Task objective ▸
Could you set down the listing below exactly, leaving out its pictures?

Input records ▸
Content starts

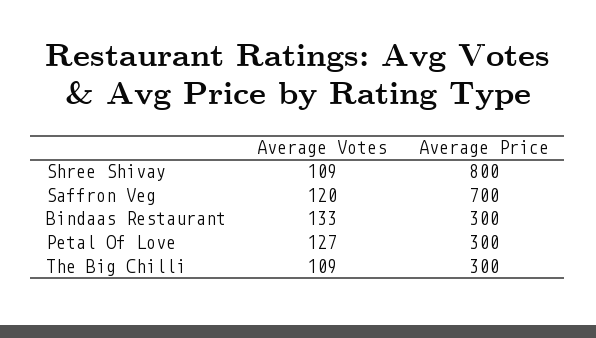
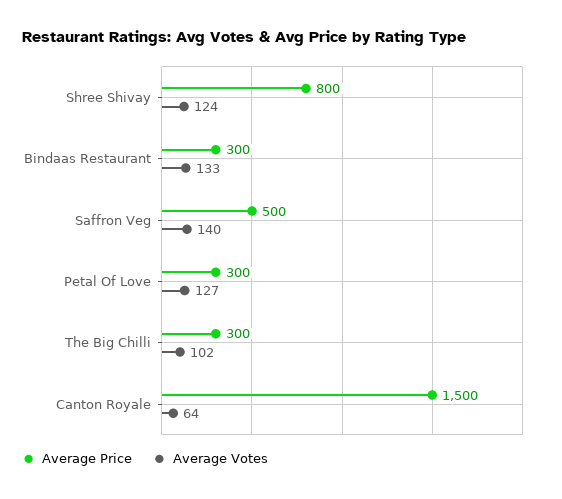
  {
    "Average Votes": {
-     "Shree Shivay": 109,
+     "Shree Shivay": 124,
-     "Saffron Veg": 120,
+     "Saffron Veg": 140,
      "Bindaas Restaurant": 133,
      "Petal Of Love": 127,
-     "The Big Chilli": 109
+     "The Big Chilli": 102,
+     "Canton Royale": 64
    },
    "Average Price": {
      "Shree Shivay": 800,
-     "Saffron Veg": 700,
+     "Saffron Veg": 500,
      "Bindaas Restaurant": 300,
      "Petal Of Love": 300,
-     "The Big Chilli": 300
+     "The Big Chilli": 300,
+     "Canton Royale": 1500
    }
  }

Content ends

Solution below ▸
  {
    "Average Votes": {
-     "Shree Shivay": 109,
+     "Shree Shivay": 124,
-     "Saffron Veg": 120,
+     "Saffron Veg": 140,
      "Bindaas Restaurant": 133,
      "Petal Of Love": 127,
-     "The Big Chilli": 109
+     "The Big Chilli": 102,
+     "Canton Royale": 64
    },
    "Average Price": {
      "Shree Shivay": 800,
-     "Saffron Veg": 700,
+     "Saffron Veg": 500,
      "Bindaas Restaurant": 300,
      "Petal Of Love": 300,
-     "The Big Chilli": 300
+     "The Big Chilli": 300,
+     "Canton Royale": 1500
    }
  }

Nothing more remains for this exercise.